BTW, I’d never seen the video until I checked it out today. I was in Egypt, living in a tent when the song was released, part of whirlwind year that had me in stationed in South Carolina, but visiting Jordan, Guam, Korea, New Jersey, Spain, and Egypt. Interesting year.
Freddies dead
That’s what I said
Let the man rap a plan said he’d see him home
But his hope was a rope and he should’ve known
It’s hard to understand
There was love in this man
I’m sure all would agree
That his misery was his woman and things
Now Freddie’s dead
That’s what I said
I was reading about another unarmed black man killed by another white man with a gun. In this case, the black man was killed by a Walgreen’s security officer as he was walking away, shot in the back, after the two exchanged words several times.
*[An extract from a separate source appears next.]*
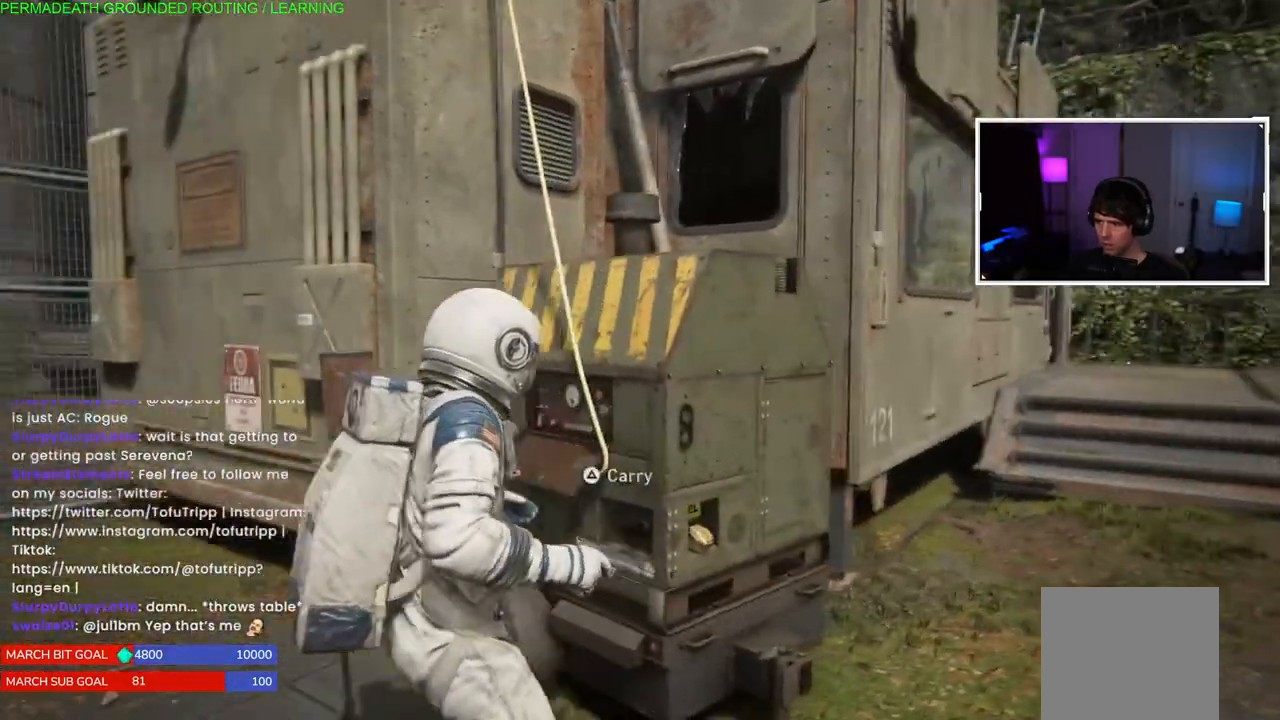
{"buttons": [], "left_stick": "center", "right_stick": "center", "events": [[33, "left_stick", "up-left"], [117, "TRIANGLE", "down"], [300, "TRIANGLE", "up"], [300, "left_stick", "center"]]}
Reading about the man’s death as the holidays are fading and the decorations are taken down and put away inspired weariness about change’s creeping nature and questions of why so many others seem eager to kill someone because they’re a different color, or the things they said. Growing up in 1960s America, race riots and violence were a nightly news staple. I keep hoping for peace, equality, and justice.
From all that, I began streaming Curtis Mayfield, “Freddie’s Dead” (1972).
As I’ve thought about what was happening and where I’ve decided to go, Peter Gabriel’s song, “Solsbury Hill” (1977) came to me. The song is about making decisions, taking risks, and changing, coming about when he left Genesis, the group he’d helped begin almost a decade before, to begin a solo career.
Many of the versus reflected his uncertainty about the decision.
This song played four times, different venues, during the last two days, so I thought, WTH, I think the Fates are demanding that it be the theme music.
Here’s Gnarls Barkley (CeeLo Green and Danger Mouse) with “Crazy” (2006).
A simple song today, streaming an old favorite. This came out in ’72, when I was just getting my driver’s license, still in high school, and living with dad. Don’t know what kicked it into the stream this morning, but I’ve always liked its sound and energy.
Let’s enjoy some Led Zeppelin with “Rock and Roll”. Rock out 2018, rock in 2019.